Description of the task. Copy the lines below exactly, starting from the first one and stopping after the line that contains "6. Створити оброблювач".

- - -

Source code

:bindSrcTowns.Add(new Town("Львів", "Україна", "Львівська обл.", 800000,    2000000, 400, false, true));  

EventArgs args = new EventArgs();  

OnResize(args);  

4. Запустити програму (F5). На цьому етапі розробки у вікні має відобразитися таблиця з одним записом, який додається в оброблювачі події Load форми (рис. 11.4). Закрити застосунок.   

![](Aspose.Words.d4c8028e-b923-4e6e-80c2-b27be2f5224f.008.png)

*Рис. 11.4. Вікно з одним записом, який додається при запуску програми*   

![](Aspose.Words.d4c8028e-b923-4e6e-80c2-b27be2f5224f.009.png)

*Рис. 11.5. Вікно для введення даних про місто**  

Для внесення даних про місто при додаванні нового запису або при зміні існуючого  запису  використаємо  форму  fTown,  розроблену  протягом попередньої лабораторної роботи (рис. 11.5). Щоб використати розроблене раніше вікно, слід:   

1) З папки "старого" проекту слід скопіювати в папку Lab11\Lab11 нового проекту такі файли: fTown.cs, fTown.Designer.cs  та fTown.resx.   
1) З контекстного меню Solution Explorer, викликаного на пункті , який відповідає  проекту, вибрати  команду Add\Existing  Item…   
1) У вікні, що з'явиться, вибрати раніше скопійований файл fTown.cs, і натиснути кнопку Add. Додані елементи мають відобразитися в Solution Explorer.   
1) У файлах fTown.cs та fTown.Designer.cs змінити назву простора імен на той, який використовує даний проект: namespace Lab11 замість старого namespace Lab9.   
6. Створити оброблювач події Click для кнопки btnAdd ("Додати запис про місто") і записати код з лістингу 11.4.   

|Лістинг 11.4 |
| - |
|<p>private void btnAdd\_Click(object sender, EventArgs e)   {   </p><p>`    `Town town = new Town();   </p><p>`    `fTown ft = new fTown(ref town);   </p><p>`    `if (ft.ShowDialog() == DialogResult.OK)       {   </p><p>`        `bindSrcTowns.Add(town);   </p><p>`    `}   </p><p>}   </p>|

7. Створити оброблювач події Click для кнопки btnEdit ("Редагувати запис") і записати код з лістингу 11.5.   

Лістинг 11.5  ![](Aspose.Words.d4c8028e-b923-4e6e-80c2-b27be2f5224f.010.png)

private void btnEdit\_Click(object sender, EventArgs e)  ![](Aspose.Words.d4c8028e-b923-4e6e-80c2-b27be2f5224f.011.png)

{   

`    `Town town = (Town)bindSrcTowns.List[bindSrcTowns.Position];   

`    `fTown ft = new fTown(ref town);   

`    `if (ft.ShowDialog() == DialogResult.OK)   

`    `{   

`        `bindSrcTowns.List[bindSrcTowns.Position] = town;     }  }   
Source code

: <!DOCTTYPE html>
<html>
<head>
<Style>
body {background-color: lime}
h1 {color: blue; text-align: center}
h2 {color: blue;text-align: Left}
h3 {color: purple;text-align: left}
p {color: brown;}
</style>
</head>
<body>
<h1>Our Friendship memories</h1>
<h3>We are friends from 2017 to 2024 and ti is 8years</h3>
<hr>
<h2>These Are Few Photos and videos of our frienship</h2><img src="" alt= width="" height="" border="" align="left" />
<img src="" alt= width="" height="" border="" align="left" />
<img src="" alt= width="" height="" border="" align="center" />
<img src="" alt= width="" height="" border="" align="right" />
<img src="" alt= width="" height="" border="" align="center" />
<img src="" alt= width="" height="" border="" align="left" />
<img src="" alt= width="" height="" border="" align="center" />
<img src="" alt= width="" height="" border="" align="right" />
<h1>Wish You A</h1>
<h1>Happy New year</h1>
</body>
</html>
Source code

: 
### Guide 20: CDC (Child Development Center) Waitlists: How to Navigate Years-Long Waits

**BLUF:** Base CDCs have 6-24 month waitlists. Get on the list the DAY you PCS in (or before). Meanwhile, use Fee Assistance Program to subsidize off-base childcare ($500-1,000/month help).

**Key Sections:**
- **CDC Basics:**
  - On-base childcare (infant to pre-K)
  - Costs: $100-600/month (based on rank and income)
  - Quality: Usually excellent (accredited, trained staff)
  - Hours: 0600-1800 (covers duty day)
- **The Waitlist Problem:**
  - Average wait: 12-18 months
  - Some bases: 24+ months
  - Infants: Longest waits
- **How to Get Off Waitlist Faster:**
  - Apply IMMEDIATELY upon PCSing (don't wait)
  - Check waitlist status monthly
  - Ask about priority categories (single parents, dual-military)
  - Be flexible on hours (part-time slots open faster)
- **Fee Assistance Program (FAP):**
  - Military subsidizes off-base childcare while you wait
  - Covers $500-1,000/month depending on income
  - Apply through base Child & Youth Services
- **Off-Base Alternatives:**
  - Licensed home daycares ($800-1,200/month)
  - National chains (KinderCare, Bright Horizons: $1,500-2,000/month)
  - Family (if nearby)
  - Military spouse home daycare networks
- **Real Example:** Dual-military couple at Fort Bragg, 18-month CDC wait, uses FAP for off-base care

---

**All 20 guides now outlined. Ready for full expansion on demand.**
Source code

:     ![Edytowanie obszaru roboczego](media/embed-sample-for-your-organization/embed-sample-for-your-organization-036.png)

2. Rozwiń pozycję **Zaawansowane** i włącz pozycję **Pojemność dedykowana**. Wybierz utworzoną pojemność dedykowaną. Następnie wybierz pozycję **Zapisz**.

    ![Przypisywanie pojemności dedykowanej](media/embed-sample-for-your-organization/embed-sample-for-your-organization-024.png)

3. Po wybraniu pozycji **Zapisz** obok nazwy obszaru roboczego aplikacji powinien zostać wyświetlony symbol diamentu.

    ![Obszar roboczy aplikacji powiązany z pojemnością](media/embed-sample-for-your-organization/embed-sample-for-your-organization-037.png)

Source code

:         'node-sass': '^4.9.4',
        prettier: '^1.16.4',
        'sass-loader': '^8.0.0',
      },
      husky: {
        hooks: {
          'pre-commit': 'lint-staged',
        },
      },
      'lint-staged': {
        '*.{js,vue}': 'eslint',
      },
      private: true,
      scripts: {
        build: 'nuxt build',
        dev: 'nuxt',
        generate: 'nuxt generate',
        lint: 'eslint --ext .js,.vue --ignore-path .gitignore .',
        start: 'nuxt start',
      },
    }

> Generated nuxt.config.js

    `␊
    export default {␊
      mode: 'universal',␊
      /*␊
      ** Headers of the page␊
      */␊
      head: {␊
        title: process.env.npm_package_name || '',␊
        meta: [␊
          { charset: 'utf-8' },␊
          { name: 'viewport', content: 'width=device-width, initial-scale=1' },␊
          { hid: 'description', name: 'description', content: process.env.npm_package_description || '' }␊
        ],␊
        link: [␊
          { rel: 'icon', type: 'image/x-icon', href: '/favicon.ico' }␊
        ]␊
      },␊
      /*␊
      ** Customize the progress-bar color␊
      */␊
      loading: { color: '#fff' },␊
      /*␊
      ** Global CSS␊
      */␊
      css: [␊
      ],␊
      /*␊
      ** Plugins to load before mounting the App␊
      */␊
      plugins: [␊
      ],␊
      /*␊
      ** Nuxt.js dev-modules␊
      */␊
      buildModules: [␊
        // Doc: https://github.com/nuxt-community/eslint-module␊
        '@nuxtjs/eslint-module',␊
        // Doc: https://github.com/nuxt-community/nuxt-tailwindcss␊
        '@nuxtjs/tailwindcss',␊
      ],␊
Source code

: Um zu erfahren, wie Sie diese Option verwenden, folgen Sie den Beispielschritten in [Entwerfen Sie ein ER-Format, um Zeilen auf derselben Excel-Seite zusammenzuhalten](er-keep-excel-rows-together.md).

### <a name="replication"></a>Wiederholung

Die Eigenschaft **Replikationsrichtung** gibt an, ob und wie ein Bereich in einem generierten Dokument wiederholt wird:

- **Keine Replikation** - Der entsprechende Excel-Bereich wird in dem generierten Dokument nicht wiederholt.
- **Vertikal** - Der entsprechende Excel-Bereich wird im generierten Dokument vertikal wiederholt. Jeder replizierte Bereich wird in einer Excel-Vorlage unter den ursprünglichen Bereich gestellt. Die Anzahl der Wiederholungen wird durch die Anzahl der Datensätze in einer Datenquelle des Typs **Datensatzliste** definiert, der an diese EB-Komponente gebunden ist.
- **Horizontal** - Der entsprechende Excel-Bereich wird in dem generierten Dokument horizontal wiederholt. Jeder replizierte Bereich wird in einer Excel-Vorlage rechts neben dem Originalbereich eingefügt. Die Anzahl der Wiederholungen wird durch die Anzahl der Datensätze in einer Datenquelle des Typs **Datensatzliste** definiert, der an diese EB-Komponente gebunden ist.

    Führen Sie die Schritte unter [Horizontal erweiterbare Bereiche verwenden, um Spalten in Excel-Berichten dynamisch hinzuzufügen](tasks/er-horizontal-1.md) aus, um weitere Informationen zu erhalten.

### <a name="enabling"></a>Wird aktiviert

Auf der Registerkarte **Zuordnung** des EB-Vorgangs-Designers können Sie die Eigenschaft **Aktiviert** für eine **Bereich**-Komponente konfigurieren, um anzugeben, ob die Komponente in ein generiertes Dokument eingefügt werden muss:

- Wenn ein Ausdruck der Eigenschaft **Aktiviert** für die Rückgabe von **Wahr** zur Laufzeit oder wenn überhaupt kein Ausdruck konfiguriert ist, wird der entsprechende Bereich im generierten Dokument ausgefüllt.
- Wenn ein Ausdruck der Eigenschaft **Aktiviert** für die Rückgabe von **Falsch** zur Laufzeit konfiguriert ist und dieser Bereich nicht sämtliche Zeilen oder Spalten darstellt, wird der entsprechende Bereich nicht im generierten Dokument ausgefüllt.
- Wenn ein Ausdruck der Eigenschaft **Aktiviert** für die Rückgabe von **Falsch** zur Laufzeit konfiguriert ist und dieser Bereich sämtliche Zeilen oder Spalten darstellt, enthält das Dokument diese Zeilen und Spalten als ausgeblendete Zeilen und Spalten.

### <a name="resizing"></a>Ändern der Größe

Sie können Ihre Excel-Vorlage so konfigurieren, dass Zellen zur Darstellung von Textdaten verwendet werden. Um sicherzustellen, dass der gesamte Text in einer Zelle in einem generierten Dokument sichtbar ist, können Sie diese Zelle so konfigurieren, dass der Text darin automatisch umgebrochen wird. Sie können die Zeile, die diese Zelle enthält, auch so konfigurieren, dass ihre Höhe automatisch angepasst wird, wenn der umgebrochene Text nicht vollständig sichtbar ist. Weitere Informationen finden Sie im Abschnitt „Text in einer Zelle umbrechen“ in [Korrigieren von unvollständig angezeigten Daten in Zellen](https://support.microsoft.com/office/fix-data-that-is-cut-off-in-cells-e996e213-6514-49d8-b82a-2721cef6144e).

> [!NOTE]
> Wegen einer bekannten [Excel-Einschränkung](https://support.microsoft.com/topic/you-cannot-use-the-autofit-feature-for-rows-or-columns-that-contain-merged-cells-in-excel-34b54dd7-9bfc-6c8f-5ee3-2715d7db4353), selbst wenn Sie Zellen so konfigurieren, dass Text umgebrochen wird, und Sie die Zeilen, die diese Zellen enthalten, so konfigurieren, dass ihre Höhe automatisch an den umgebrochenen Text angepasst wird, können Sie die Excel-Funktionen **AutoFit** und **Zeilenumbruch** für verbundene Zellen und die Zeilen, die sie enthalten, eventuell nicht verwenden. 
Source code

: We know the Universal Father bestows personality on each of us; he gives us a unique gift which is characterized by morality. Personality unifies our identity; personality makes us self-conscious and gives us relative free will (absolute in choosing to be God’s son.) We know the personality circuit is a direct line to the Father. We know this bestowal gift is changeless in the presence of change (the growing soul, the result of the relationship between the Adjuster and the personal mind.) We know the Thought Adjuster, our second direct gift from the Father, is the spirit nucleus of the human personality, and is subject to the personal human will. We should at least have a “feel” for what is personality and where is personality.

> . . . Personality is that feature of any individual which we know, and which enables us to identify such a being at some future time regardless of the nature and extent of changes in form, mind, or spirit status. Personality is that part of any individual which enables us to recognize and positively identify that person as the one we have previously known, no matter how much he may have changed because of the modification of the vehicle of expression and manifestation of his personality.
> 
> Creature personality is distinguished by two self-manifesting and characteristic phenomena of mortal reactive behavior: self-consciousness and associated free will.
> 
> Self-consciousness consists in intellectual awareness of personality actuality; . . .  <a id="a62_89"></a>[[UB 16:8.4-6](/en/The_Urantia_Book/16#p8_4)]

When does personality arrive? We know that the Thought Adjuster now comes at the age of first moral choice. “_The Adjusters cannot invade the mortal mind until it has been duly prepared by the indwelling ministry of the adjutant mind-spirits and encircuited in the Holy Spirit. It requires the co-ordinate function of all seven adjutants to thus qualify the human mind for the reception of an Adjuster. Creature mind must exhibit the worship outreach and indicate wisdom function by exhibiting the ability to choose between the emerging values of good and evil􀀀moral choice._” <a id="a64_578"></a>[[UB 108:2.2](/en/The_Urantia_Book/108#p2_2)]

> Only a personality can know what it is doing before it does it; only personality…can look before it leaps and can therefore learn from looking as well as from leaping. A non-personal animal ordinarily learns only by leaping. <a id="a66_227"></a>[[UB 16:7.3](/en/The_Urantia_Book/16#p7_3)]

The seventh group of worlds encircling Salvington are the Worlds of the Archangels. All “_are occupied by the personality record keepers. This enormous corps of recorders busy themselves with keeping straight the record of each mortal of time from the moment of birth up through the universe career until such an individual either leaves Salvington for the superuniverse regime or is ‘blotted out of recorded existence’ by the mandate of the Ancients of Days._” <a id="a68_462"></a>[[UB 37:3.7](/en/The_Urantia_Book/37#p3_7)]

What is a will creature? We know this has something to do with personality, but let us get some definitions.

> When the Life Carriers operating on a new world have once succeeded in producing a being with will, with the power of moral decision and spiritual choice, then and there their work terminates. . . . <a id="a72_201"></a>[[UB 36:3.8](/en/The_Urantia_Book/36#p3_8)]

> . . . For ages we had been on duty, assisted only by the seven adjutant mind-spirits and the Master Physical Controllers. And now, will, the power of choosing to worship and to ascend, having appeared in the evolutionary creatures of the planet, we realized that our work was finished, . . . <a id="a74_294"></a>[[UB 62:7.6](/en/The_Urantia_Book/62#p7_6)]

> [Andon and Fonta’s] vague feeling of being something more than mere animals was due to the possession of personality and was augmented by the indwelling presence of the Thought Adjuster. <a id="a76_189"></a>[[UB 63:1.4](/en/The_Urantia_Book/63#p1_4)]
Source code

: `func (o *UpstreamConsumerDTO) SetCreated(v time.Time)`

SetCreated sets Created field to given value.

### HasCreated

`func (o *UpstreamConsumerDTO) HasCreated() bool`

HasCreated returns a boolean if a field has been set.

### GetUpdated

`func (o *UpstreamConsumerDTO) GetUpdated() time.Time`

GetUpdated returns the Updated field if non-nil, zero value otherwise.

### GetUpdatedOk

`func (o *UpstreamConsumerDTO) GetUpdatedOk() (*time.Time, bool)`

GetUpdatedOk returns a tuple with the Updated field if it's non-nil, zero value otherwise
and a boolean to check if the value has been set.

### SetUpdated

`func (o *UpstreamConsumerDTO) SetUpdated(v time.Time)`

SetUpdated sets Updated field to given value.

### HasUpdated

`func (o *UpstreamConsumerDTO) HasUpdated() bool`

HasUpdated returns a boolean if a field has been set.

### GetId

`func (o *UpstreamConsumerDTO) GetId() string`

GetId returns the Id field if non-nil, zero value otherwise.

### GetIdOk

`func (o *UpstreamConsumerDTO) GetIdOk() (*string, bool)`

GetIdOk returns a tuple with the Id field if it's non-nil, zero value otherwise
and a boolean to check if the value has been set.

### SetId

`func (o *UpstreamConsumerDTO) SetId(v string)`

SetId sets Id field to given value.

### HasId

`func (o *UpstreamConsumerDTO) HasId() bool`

- - -

Result of the task.
Source code

:bindSrcTowns.Add(new Town("Львів", "Україна", "Львівська обл.", 800000,    2000000, 400, false, true));  

EventArgs args = new EventArgs();  

OnResize(args);  

4. Запустити програму (F5). На цьому етапі розробки у вікні має відобразитися таблиця з одним записом, який додається в оброблювачі події Load форми (рис. 11.4). Закрити застосунок.   

![](Aspose.Words.d4c8028e-b923-4e6e-80c2-b27be2f5224f.008.png)

*Рис. 11.4. Вікно з одним записом, який додається при запуску програми*   

![](Aspose.Words.d4c8028e-b923-4e6e-80c2-b27be2f5224f.009.png)

*Рис. 11.5. Вікно для введення даних про місто**  

Для внесення даних про місто при додаванні нового запису або при зміні існуючого  запису  використаємо  форму  fTown,  розроблену  протягом попередньої лабораторної роботи (рис. 11.5). Щоб використати розроблене раніше вікно, слід:   

1) З папки "старого" проекту слід скопіювати в папку Lab11\Lab11 нового проекту такі файли: fTown.cs, fTown.Designer.cs  та fTown.resx.   
1) З контекстного меню Solution Explorer, викликаного на пункті , який відповідає  проекту, вибрати  команду Add\Existing  Item…   
1) У вікні, що з'явиться, вибрати раніше скопійований файл fTown.cs, і натиснути кнопку Add. Додані елементи мають відобразитися в Solution Explorer.   
1) У файлах fTown.cs та fTown.Designer.cs змінити назву простора імен на той, який використовує даний проект: namespace Lab11 замість старого namespace Lab9.   
6. Створити оброблювач події Click для кнопки btnAdd ("Додати запис про місто") і записати код з лістингу 11.4.   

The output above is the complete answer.